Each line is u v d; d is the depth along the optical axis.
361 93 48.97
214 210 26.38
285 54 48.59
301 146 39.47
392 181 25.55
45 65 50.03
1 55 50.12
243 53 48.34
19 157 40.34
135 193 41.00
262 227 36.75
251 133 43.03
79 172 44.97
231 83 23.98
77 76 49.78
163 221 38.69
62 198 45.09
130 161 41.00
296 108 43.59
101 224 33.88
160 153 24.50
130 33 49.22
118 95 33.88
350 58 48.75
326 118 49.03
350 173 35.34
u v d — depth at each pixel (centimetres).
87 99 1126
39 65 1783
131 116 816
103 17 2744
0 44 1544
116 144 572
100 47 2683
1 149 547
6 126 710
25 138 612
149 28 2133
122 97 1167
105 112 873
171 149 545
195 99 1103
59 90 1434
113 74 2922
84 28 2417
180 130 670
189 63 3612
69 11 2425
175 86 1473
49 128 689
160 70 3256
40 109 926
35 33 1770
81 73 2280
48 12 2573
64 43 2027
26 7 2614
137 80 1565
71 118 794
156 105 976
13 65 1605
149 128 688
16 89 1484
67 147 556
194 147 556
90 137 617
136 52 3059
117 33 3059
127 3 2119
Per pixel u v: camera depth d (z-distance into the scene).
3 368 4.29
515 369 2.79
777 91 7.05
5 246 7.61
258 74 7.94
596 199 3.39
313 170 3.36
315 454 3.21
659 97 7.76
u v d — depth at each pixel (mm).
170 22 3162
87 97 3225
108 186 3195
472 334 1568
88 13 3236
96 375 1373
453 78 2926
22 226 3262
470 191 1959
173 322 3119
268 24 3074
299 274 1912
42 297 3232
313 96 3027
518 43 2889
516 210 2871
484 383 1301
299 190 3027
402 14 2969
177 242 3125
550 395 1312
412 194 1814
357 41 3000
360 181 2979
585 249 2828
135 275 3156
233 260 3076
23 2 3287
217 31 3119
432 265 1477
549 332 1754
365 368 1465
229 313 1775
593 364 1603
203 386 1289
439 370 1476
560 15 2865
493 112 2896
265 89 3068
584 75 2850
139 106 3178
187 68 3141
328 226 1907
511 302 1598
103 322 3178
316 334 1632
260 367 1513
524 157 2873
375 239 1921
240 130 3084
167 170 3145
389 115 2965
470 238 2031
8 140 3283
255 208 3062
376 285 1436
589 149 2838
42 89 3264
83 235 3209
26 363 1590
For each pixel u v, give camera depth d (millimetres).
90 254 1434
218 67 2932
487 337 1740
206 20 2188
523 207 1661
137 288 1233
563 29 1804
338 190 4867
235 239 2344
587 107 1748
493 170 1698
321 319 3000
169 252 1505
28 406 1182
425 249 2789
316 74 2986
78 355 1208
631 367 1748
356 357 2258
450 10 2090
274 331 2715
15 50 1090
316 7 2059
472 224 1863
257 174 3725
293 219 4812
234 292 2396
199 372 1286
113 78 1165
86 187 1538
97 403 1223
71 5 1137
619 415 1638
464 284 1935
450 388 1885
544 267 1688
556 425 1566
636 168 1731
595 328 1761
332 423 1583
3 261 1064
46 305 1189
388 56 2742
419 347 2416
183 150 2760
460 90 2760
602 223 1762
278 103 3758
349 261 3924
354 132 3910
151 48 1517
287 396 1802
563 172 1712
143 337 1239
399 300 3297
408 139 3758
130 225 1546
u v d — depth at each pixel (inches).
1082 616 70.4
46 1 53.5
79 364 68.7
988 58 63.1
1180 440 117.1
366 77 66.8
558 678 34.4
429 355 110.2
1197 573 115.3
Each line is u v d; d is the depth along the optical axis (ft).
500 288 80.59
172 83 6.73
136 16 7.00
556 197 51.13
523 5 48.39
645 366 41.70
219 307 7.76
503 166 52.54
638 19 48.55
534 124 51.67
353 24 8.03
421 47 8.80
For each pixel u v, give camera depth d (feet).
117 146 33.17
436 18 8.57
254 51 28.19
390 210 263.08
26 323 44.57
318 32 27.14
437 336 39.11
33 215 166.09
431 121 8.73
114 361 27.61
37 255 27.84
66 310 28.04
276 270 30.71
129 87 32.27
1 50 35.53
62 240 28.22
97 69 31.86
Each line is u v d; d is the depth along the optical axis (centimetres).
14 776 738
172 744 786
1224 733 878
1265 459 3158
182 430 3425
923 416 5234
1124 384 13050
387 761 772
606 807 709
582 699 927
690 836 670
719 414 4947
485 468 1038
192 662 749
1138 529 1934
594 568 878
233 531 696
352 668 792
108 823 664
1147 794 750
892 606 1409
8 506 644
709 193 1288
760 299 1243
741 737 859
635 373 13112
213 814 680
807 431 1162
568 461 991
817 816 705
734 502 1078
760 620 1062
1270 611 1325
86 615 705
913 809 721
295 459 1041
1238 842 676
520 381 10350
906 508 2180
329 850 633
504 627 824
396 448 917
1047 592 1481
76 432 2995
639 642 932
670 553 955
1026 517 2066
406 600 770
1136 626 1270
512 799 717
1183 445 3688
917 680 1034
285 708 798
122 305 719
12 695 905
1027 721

------------------------------

◆ INSTRUCTIONS FOR THE TASK: None of the records may be omitted or altered when they are given again.

◆ ANSWER SPACE:
Each line is u v d; d is the depth along the optical axis.
361 93 48.97
214 210 26.38
285 54 48.59
301 146 39.47
392 181 25.55
45 65 50.03
1 55 50.12
243 53 48.34
19 157 40.34
135 193 41.00
262 227 36.75
251 133 43.03
79 172 44.97
231 83 23.98
77 76 49.78
163 221 38.69
62 198 45.09
130 161 41.00
296 108 43.59
101 224 33.88
160 153 24.50
130 33 49.22
118 95 33.88
350 58 48.75
326 118 49.03
350 173 35.34
u v d — depth at each pixel (centimetres).
87 99 1126
39 65 1783
131 116 816
103 17 2744
0 44 1544
116 144 572
100 47 2683
1 149 547
6 126 710
25 138 612
149 28 2133
122 97 1167
105 112 873
171 149 545
195 99 1103
59 90 1434
113 74 2922
84 28 2417
180 130 670
189 63 3612
69 11 2425
175 86 1473
49 128 689
160 70 3256
40 109 926
35 33 1770
81 73 2280
48 12 2573
64 43 2027
26 7 2614
137 80 1565
71 118 794
156 105 976
13 65 1605
149 128 688
16 89 1484
67 147 556
194 147 556
90 137 617
136 52 3059
117 33 3059
127 3 2119
Per pixel u v: camera depth d (z-distance into the scene).
3 368 4.29
515 369 2.79
777 91 7.05
5 246 7.61
258 74 7.94
596 199 3.39
313 170 3.36
315 454 3.21
659 97 7.76
u v d — depth at each pixel (mm).
170 22 3162
87 97 3225
108 186 3195
472 334 1568
88 13 3236
96 375 1373
453 78 2926
22 226 3262
470 191 1959
173 322 3119
268 24 3074
299 274 1912
42 297 3232
313 96 3027
518 43 2889
516 210 2871
484 383 1301
299 190 3027
402 14 2969
177 242 3125
550 395 1312
412 194 1814
357 41 3000
360 181 2979
585 249 2828
135 275 3156
233 260 3076
23 2 3287
217 31 3119
432 265 1477
549 332 1754
365 368 1465
229 313 1775
593 364 1603
203 386 1289
439 370 1476
560 15 2865
493 112 2896
265 89 3068
584 75 2850
139 106 3178
187 68 3141
328 226 1907
511 302 1598
103 322 3178
316 334 1632
260 367 1513
524 157 2873
375 239 1921
240 130 3084
167 170 3145
389 115 2965
470 238 2031
8 140 3283
255 208 3062
376 285 1436
589 149 2838
42 89 3264
83 235 3209
26 363 1590
For each pixel u v, give camera depth d (millimetres).
90 254 1434
218 67 2932
487 337 1740
206 20 2188
523 207 1661
137 288 1233
563 29 1804
338 190 4867
235 239 2344
587 107 1748
493 170 1698
321 319 3000
169 252 1505
28 406 1182
425 249 2789
316 74 2986
78 355 1208
631 367 1748
356 357 2258
450 10 2090
274 331 2715
15 50 1090
316 7 2059
472 224 1863
257 174 3725
293 219 4812
234 292 2396
199 372 1286
113 78 1165
86 187 1538
97 403 1223
71 5 1137
619 415 1638
464 284 1935
450 388 1885
544 267 1688
556 425 1566
636 168 1731
595 328 1761
332 423 1583
3 261 1064
46 305 1189
388 56 2742
419 347 2416
183 150 2760
460 90 2760
602 223 1762
278 103 3758
349 261 3924
354 132 3910
151 48 1517
287 396 1802
563 172 1712
143 337 1239
399 300 3297
408 139 3758
130 225 1546
u v d — depth at each pixel (inches).
1082 616 70.4
46 1 53.5
79 364 68.7
988 58 63.1
1180 440 117.1
366 77 66.8
558 678 34.4
429 355 110.2
1197 573 115.3
Each line is u v d; d is the depth along the optical axis (ft).
500 288 80.59
172 83 6.73
136 16 7.00
556 197 51.13
523 5 48.39
645 366 41.70
219 307 7.76
503 166 52.54
638 19 48.55
534 124 51.67
353 24 8.03
421 47 8.80
For each pixel u v, give camera depth d (feet).
117 146 33.17
436 18 8.57
254 51 28.19
390 210 263.08
26 323 44.57
318 32 27.14
437 336 39.11
33 215 166.09
431 121 8.73
114 361 27.61
37 255 27.84
66 310 28.04
276 270 30.71
129 87 32.27
1 50 35.53
62 240 28.22
97 69 31.86
Each line is u v d; d is the depth along the optical axis (centimetres).
14 776 738
172 744 786
1224 733 878
1265 459 3158
182 430 3425
923 416 5234
1124 384 13050
387 761 772
606 807 709
582 699 927
690 836 670
719 414 4947
485 468 1038
192 662 749
1138 529 1934
594 568 878
233 531 696
352 668 792
108 823 664
1147 794 750
892 606 1409
8 506 644
709 193 1288
760 299 1243
741 737 859
635 373 13112
213 814 680
807 431 1162
568 461 991
817 816 705
734 502 1078
760 620 1062
1270 611 1325
86 615 705
913 809 721
295 459 1041
1238 842 676
520 381 10350
906 508 2180
329 850 633
504 627 824
396 448 917
1047 592 1481
76 432 2995
639 642 932
670 553 955
1026 517 2066
406 600 770
1136 626 1270
512 799 717
1183 445 3688
917 680 1034
285 708 798
122 305 719
12 695 905
1027 721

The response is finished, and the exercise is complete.